Tandaseru — Praktisi hukum Maluku Utara Mirjan Marsaoly meminta aparat penegak hukum menelusuri sejumlah pria yang diduga meminta “jatah preman” dari pedagang di sekitar gedung Duafa Center.

Menurutnya apa yang dilakukan orang-orang tersebut merupakan tindakan melawan hukum yang diatur dalam Pasal 12 huruf E Undang-undang Nomor 20 Tahun 2001 tentang perubahan atas UU Nomor 31 Tahun 1999 tentang Pemberantasan Tindak Pidana Korupsi. Pasalnya, pungli termasuk tindakan korupsi dan dikategorikan sebagai kejahatan luar biasa (extraordinary crime) yang harus diberantas.

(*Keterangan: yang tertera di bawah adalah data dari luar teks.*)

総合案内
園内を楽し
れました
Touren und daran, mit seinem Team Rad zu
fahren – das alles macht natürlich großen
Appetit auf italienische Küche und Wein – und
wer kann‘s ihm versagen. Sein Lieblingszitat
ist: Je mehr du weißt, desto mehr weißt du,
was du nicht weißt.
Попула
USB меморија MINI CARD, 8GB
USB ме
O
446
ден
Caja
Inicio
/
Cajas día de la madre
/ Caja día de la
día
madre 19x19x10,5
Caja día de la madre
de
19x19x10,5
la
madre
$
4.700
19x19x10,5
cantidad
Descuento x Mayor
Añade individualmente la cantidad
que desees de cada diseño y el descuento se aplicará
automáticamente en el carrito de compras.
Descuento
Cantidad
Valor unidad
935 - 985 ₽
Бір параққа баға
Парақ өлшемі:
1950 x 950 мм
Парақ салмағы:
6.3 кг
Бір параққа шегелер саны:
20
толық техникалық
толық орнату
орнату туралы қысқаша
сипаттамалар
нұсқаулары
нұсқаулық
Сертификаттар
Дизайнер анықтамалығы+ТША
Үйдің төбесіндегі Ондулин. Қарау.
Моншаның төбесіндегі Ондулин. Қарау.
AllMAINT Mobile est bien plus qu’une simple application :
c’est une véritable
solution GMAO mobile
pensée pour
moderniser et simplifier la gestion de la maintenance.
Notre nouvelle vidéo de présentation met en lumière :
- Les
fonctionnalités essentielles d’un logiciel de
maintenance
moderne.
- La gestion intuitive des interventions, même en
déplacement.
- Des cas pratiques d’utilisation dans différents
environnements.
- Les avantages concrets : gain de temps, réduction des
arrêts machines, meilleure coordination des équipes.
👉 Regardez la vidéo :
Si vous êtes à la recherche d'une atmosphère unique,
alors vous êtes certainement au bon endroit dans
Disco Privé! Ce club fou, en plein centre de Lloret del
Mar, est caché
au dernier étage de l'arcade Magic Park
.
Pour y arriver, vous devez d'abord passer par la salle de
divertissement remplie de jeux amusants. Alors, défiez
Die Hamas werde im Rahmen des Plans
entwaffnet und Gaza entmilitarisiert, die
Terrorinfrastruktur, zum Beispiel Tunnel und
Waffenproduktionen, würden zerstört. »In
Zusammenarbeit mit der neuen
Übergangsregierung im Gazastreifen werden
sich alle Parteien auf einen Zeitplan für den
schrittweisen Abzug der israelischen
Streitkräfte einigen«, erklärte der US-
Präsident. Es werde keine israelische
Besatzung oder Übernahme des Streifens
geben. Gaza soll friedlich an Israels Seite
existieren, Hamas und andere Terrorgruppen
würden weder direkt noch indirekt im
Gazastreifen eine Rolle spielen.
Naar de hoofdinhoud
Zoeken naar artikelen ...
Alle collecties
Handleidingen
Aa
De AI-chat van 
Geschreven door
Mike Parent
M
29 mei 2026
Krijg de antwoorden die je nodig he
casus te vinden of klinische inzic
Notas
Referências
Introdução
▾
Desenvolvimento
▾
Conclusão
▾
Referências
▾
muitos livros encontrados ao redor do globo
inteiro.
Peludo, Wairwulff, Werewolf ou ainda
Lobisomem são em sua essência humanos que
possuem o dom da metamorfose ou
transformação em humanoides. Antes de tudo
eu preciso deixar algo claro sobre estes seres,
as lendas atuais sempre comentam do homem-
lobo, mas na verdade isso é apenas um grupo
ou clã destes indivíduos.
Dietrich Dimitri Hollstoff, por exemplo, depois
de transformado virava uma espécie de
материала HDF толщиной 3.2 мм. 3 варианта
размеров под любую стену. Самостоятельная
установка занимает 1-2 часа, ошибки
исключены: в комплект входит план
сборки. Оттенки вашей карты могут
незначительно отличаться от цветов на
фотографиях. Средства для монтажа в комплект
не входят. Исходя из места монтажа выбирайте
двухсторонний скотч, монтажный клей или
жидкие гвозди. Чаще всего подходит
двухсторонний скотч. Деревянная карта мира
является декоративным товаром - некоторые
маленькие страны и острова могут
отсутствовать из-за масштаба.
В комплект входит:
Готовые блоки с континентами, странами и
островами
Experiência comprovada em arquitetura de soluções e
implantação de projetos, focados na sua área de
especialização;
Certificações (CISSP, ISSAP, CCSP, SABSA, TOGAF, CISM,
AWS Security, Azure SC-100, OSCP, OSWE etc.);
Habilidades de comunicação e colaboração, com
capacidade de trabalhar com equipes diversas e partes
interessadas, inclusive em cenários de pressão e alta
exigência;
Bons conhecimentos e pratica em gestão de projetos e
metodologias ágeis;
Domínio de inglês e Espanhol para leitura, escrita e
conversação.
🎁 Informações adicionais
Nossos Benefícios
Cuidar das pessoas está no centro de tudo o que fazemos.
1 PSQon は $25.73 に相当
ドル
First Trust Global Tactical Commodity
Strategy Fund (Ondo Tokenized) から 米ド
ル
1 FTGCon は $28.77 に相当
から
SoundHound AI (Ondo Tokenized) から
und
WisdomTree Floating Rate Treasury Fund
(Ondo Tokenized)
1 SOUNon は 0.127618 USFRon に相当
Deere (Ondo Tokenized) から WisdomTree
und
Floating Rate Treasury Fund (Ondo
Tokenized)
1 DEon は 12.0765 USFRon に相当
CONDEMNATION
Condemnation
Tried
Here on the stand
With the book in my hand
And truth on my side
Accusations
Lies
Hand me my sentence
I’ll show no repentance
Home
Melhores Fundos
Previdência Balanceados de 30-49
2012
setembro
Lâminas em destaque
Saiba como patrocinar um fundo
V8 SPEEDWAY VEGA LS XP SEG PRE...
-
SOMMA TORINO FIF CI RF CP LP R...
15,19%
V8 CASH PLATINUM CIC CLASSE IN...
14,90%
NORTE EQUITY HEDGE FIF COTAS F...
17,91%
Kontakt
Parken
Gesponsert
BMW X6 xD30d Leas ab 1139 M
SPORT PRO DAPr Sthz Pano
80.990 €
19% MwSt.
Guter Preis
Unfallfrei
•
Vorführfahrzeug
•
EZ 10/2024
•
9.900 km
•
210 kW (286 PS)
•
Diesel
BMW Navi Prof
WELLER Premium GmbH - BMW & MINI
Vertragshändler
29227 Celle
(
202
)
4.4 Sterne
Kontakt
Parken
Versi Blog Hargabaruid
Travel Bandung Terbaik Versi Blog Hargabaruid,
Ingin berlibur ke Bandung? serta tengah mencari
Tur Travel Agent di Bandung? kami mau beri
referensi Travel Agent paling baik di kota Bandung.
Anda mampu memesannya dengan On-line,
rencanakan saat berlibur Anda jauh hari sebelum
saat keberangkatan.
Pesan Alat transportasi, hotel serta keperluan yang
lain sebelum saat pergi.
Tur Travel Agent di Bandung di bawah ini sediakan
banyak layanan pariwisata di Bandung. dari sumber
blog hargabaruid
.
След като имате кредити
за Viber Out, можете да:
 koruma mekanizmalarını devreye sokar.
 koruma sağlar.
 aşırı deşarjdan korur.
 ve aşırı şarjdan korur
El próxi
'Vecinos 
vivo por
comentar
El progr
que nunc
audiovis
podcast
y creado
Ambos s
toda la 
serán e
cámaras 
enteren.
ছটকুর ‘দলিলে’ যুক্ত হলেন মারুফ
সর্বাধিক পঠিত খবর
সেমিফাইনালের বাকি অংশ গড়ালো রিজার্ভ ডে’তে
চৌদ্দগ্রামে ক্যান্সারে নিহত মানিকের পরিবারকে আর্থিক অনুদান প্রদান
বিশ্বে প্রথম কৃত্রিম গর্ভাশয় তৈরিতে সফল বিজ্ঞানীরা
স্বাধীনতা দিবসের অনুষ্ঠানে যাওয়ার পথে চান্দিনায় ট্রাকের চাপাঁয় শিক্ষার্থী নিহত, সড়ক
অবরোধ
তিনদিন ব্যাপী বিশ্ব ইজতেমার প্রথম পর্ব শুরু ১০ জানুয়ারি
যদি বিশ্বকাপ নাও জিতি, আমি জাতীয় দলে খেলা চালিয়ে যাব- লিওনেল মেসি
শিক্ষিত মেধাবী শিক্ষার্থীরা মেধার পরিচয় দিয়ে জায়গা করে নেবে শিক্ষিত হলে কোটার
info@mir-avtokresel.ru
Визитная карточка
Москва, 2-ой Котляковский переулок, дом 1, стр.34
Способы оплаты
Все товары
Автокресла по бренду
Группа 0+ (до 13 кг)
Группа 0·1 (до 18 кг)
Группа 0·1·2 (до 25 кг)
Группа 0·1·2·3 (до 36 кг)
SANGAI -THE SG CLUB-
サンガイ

“Petugas tersebut harus diperjelas terkait dengan status diri mereka apakah bertindak atas diri sendiri ataukah atas suruhan dari oknum petugas Pemkot Ternate ataukah dari mana. Biar pedagang yang menggunakan fasilitas area Duafa Center bisa mengetahui tindakan mereka resmi ataukah tidak,” kata Mirjan, Selasa (26/9).

Ia memaparkan, tindakan pungutan yang dilakukan pihak yang mengaku sebagai petugas keamanan tersebut sifatnya tidak jelas. Sementara koordinator keamanan sendiri telah mengakui menagih Rp 300 ribu per bulan dari tiap pedagang.

“Mereka ini ditugaskan instansi mana, tidak jelas. Karena ketidakjelasan itulah pedagang yang menggunakan area lokasi Duafa Center menjadi tidak nyaman,” paparnya.

“Selain itu, mereka datang meminta uang partisipasi untuk kegiatan dan uang rokok, hal ini tentu membuat para pedagang merasa terganggu. Sebab mereka tidak merasa nyaman dalam menjalankan aktivitasnya di area Duafa Center yang merupakan milik Pemerintah Kota Ternate,” imbuh Mirjan.